-- start of Document section --
The user interface 16 is known per se. The user interface 16 includes, for example, a display screen 56, such as a touch screen, to allow input of interaction(s) from a user, not shown, such as the pilot or co-pilot of the aircraft 10. The display screen 56 allows the display of information, such as at least one trajectory calculated and then generated by the calculation module 40.

The electronic transmitting equipment 18 is, for example, a non-avionics onboard tablet system implementing flight management or optimization functions, such as an EFB. Alternatively, the electronic transmitting equipment 18 is a mission planning system.

The electronic transmitting equipment 18 can then manage user-specific operations, such as the pilot of the aircraft 10, these user-specific operations being, for example, operations outside the terminal areas of civil airports or flight areas dedicated to air transport.

The navigation database 22, also referred to as the NAVDB (NAVigation Date Base) is typically a database containing aeronautical data, such as common aeronautical data regularly provided by an aeronautical database provider and/or user aeronautical data containing, for example, items entered by the user and/or by a company chartering the aircraft 10. The aeronautical data contained in the navigation database 22 is then used to construct geographic routes and/or procedures.

The performance database 24, also referred to as the PERFDB (PERFormance Data Base) contains aircraft performance models, such as speed, fuel consumption, ceiling limit, climb time, climb distance, etc., based on aerodynamic and engine parameters of the aircraft 10.
-- end of Document section --
### [Challenges]
(1) Do these statements agree with the aircraft system description above? Answer yes or no for each, quoting the words of the description that decide it.
(a) The performance database holds models of fuel consumption.
(b) The electronic transmitting equipment 18 is an avionics system.
(c) The navigation database is also referred to as the PERFDB.
(2) Can you pick up the aircraft system description after its final sentence and carry it on?
-- start of Available data --
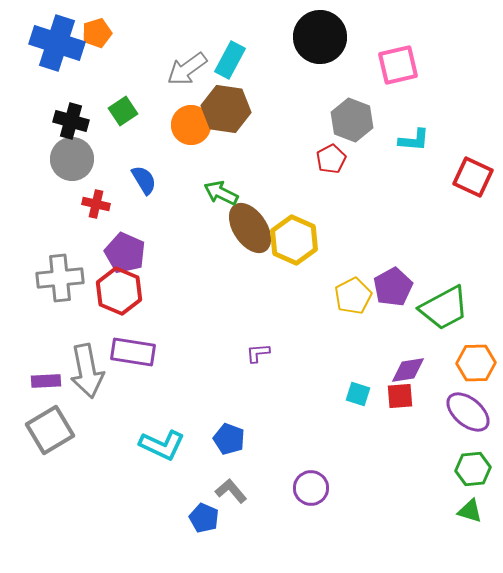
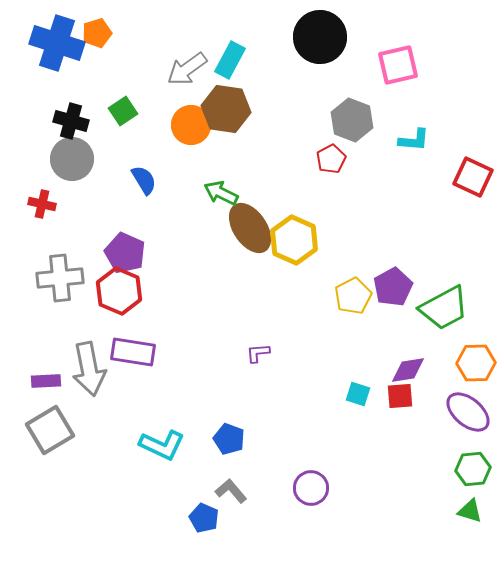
red cross at (96, 204): moved 54 px left
gray arrow at (87, 371): moved 2 px right, 2 px up
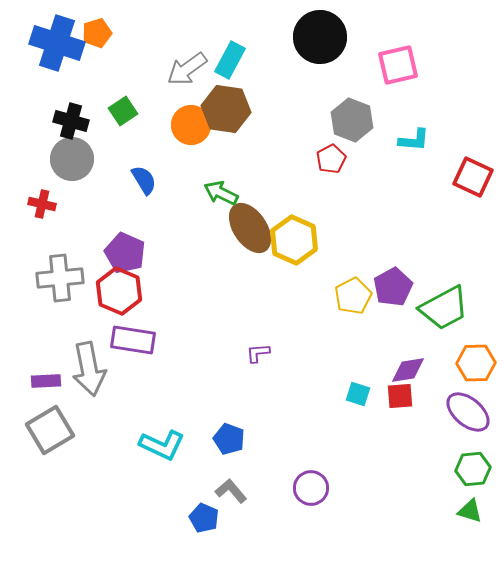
purple rectangle at (133, 352): moved 12 px up
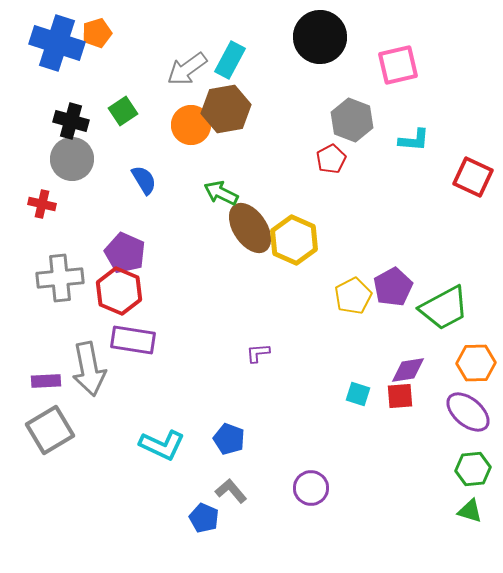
brown hexagon at (226, 109): rotated 18 degrees counterclockwise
-- end of Available data --
### [Exercise results]
(1)
(a) Yes: "contains aircraft performance models, such as speed, fuel consumption"
(b) No: "a non-avionics onboard tablet system"
(c) No: "also referred to as the NAVDB"

(2)
The flight management functions 26 are known per se, and include, for example, a navigation function to perform optimal localization of the aircraft 10 based on geolocation means, such as satellite geo-positioning means, VHF radio navigation beacons, or even inertial units. The flight management functions 26 typically also include a flight plan function to capture geographic elements constituting a skeleton of the route to be followed, such as points imposed by departure and arrival procedures, waypoints, air corridors. The flight management functions 26 also include a lateral trajectory function to build a continuous trajectory from the flight plan points and respecting the performance of the aircraft 10, as well as containment constraints, also called RNP (Required Navigation Performance); a prediction function for building an optimized vertical profile on the lateral and vertical trajectory and giving estimates of distance, time, altitude, speed, fuel and wind in particular on each point, at each change of piloting parameter and at destination, these estimates being intended to be displayed on the display screen 56. The flight management functions 26 also include, for example, a guidance function to guide the aircraft 10 in lateral and vertical planes on its three-dimensional trajectory, while optimizing its speed, using the information calculated by the prediction function.

The flight management functions 26 are preferably each implemented as a software program, or software brick, stored in the memory 52 of the information processing unit 50, and executable by the processor 54. Alternatively, the flight management functions 26 are preferably implemented in the form of a programmable logic component, such as an FPGA, or in the form of an integrated circuit, such as an ASIC.

The acquisition module 30 is configured to acquire at least one flight plan section 32 from the electronic transmitting equipment 18, at least one acquired section 32 including at least one additional constraint.

Each additional constraint is of a type distinct from the type of constraint(s) related to each current section 37. In particular, each additional constraint is of a type that is not included in ARINC 424 standard, particularly in its latest version, namely version 22 published on Jul. 23, 2018.

Each acquired section 32 includes a respective identifier, the identifier being distinct from one section 32 to another. The identifier for each acquired section 32 is unique within the new flight plan 38. The identifier of each acquired section 32 then allows the flight management system 14 to manage multiple distinct acquired sections 32 within the new flight plan 38.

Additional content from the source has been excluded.